Terrorism is another big threat that has dearly cost the economy of every nation. The cause of terrorism is the lack of wisdom. We have done very little to globalize wisdom, to encourage multi-religious education and multi-cultural activity. Even if a small part of the population in a corner of the globe thinks that only they possess the truth or only they can go to heaven, and they want to thrust their truth on the rest of humanity, the world cannot have peace. The clashes of civilizations and religious ideologies have to be addressed; unless they are, peace cannot flourish and consequently neither can prosperity.

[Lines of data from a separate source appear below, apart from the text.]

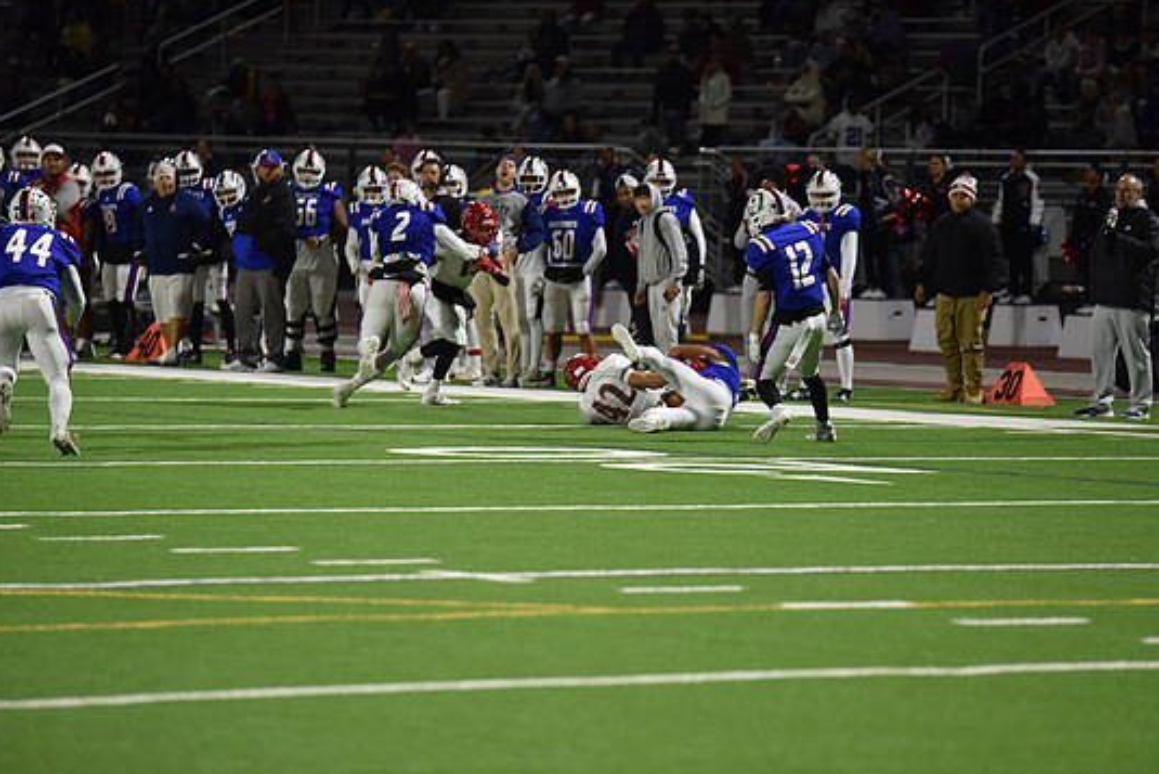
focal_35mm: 217
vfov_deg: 6.3
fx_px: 6988
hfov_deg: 9.5
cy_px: 359
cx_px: 615
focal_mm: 200
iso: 2800
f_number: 2.8
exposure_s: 1/500
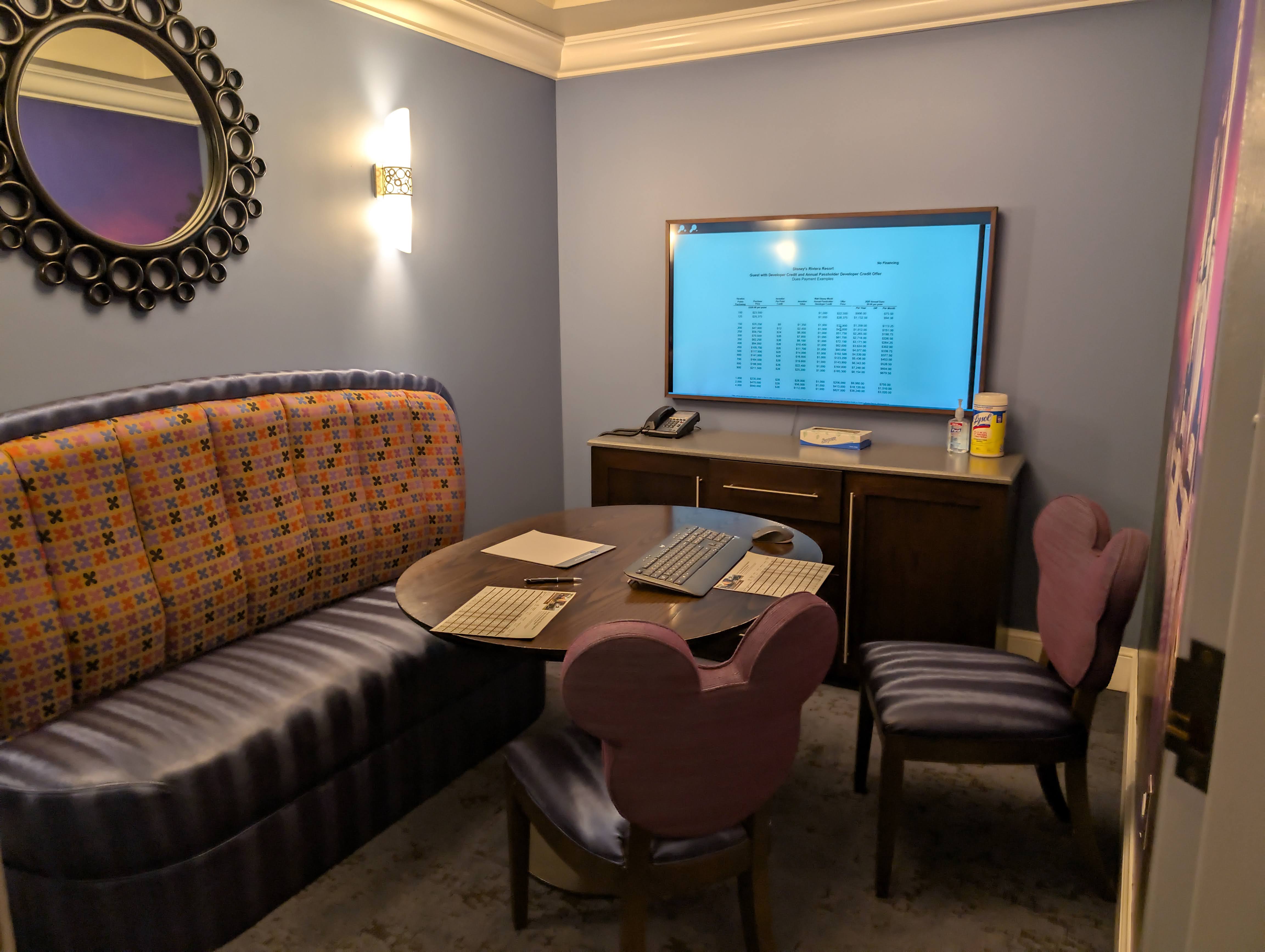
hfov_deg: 71.5
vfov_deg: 56.9
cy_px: 476
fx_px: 878
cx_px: 632
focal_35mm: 24
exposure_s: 1/120
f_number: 1.68
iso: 252
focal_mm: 6.9
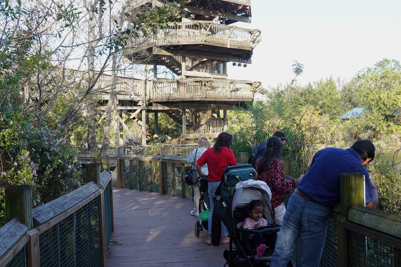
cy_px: 134
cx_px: 219
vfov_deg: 33.4
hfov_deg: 48.4
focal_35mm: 40
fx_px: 446
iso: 640
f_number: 14
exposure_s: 1/100
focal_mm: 28
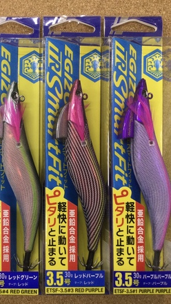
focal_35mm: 46
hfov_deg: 25.0
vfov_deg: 44.6
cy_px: 154
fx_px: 371
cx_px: 11
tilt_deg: -88.1
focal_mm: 3.3
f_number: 2.4
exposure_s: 1/30
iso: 32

Deep-rooted prejudices among communities have to be checked. It is ironic that even in this progressive age, racial prejudice still exists. In many places, Yoga and other spiritual practices have remained a taboo for a long time. Certain countries have even banned Yoga. Gandhian principles of truth and non-violence are talked of as outdated even in their place of origin.

Racial attacks happen not only in uneducated parts of Africa or Southeast Asia but also in developed and advanced countries such as Australia. The hooliganism experienced in the suburbs of France, or the conduct of people in Louisiana after Hurricane Katrina, clearly indicate we are sitting on a volcano of volatile human behavior. This needs to be nipped in the bud, or, as is said in the East: "The seeds need to be roasted so that they don't sprout." This can be achieved through our education systems by introducing multi-religious and multi-cultural education beginning in elementary schools.

An ability to work without prejudice of any sort and a readiness to look into the new paradigms are skill-sets essential for the modern era. The present generation seems to have acquired these skills by dropping the biased and conservative mindset of the past.

It is time to kick-start enlightened imaginations. Societal renewal has to be a collaborative effort of honest politicians, businessmen with integrity, religious leaders with credibility, visionary educationalists, social workers with compassion and clarity as well as people from the entertainment and sports industry.

This dream is possible to achieve when we rise above our limited mindset of my country, my religion and my people to embrace the greater perspective of my planet.